[MATERIAL PROVIDED — start]

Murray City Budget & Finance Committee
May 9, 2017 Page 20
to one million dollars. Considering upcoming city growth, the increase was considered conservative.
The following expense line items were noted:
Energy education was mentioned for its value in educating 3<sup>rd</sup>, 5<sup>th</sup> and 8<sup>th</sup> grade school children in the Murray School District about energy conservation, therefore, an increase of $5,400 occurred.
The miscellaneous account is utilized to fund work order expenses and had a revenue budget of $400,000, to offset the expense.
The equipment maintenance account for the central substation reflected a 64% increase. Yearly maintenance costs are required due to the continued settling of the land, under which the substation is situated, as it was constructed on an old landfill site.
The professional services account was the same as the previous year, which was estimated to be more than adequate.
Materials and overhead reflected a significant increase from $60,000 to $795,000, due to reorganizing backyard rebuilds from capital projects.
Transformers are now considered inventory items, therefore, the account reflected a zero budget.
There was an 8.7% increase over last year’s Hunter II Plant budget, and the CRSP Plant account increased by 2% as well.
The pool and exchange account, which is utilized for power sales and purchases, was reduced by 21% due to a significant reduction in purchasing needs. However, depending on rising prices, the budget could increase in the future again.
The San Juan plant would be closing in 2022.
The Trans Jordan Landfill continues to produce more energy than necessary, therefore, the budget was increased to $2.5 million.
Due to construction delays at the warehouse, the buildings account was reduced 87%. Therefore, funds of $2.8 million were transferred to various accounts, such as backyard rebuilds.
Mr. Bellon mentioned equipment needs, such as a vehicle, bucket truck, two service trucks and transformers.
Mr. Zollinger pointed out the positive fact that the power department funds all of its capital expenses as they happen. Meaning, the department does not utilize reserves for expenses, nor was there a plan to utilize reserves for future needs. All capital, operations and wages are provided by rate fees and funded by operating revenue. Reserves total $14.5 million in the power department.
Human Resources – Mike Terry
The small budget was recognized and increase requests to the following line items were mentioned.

[MATERIAL PROVIDED — finish]

# TASK DIRECTIONS
All that is wanted is the run of lines from the start of the data through the line containing "Materials and overhead", copied word for word.

# TASK OUTPUT
Murray City Budget & Finance Committee
May 9, 2017 Page 20
to one million dollars. Considering upcoming city growth, the increase was considered conservative.
The following expense line items were noted:
Energy education was mentioned for its value in educating 3<sup>rd</sup>, 5<sup>th</sup> and 8<sup>th</sup> grade school children in the Murray School District about energy conservation, therefore, an increase of $5,400 occurred.
The miscellaneous account is utilized to fund work order expenses and had a revenue budget of $400,000, to offset the expense.
The equipment maintenance account for the central substation reflected a 64% increase. Yearly maintenance costs are required due to the continued settling of the land, under which the substation is situated, as it was constructed on an old landfill site.
The professional services account was the same as the previous year, which was estimated to be more than adequate.
Materials and overhead reflected a significant increase from $60,000 to $795,000, due to reorganizing backyard rebuilds from capital projects.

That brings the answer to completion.